Deanna knows they’re shallow. The only reason she even wanted me to crash the party
with her was so she could show me what I wasn’t missing. But look at the rest of them. Not
one seems the least bit freaked out. Are their parents that laid-back? Damn. Maybe that’s
the secret to their coolness—cool parents. If that’s true, I don’t stand a chance.
“Well, it could be worse,” she says.
“How?” I say.
“Oh shit,” she says, watching an officer unlock the large cell door. There stand Karen
and Beth—Bitch and Bitchier.
“In you go,” the officer says.
Deanna looks at me. “We could be locked in here with them.”
“Look at this.” Karen stares at me. “Who’re you supposed to be? Cleopatra?”
I rub my eyes. Black eyeliner wipes off on my fingers. I’d forgotten Deanna had done my
makeup before we went to the party. You look like an Egyptian queen, Deanna had said. But
not any Egyptian queen. She insists I'm Hatsheput, the queen who ruled Egypt for over
twenty years. Deanna says Hatsheput was the queen who was a king. Deanna loves
anything Egyptian, which is probably why she’s even friends with me. But I don’t want to
look like an Egyptian queen, even if she was a king. I don’t want to look like an Egyptian
anything. I rub my eyes some more.
“Back off,” Deanna says, moving in between Karen and me. Karen is a half-foot taller
than Deanna, but my bets are on Deanna.
“Hey, Beth.” Karen steps back, banging into the bars. “I just realized why these two are
best friends.”
“They come from the same place,” Beth says, like the two of them had rehearsed this
scene. Now everyone is listening. “Cleopatra and the Sphinx.”
“You mean Sphinx Face.” Karen laughs.
“She didn’t just say that,” I hear someone say.
“Yes, she did,” someone else says.
Beth lifts her hand to high-five Karen, but Deanna grabs both their hands and, just like a
professional wrestler, pulls their arms behind both their backs.
“Fight, fight!” people shout around us.
“Get off me,” Beth says, struggling.
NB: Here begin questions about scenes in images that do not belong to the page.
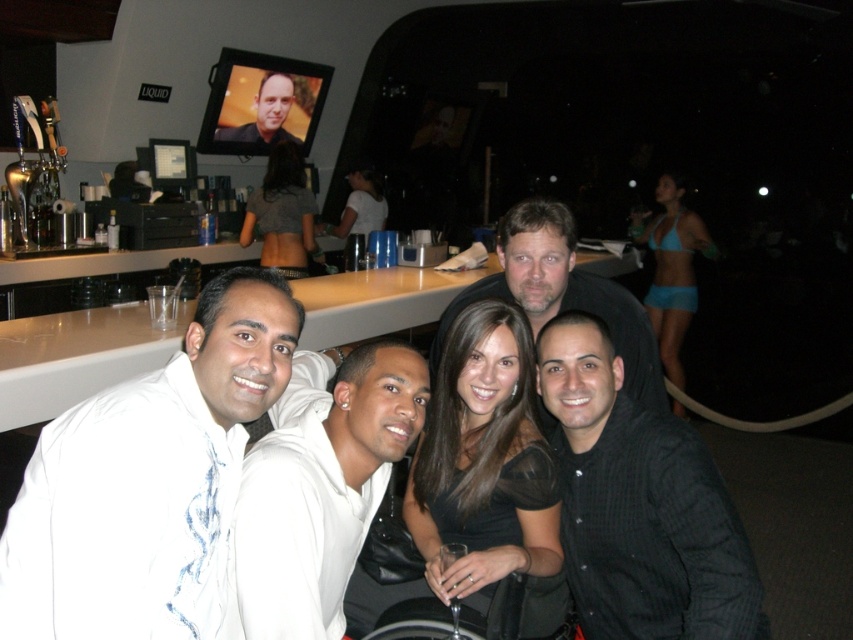
You are a photographer trying to capture a closeup of the gray fabric top at upper center and the matte black shirt at center. Which object should you zoom in on to ensure both are in frame without moving the camera?

The gray fabric top at upper center might be wider than matte black shirt at center, so you should zoom in on the matte black shirt at center to ensure both are in frame without moving the camera.

You are a photographer trying to capture a group photo of the black matte shirt at center and the matte black dress at center. Since you want to focus on the smaller object, which one should you zoom in on?

The black matte shirt at center is smaller than the matte black dress at center, so you should zoom in on the black matte shirt at center to focus on the smaller object.

You are standing at the entrance of the bar and see two points marked in the scene. The first point is located at coordinate point (490, 445) and the second point is at coordinate point (708, 252). Which point is closer to you?

Point (490, 445) is in front of point (708, 252), so it is closer to you.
Karen winces.
“Apologize.” Deanna pulls both their arms back harder.
“You’re hurting me!” Beth stops struggling.
“Apologize,” Deanna says.
“Fine. Fine. I apologize.”
Deanna lets them both go and says, “Get the fuck out of my face.”
Beth scrambles over to the other side of the cell. “You’re crazy,” she says, but it’s
obvious she’s trying to save face with everyone watching. I know Deanna hears this, but she
doesn’t take her eyes off Karen. Karen opens her mouth, but before anything comes out of
it, she closes it and walks over to Beth.
“You okay?” Deanna says.
I nod, but I have never felt lamer. Here she stood up to both of them for the two of us,
and I just stood there watching, doing nothing. And she’s asking if I’m okay? They called her
Sphinx Face, and I didn’t do or say anything.
“Deanna….”
“You’ll get it next time,” she says, like she’s just treated me to a mocha cappuccino.
I force a smile. I can’t imagine doing anything as courageous as Deanna just did.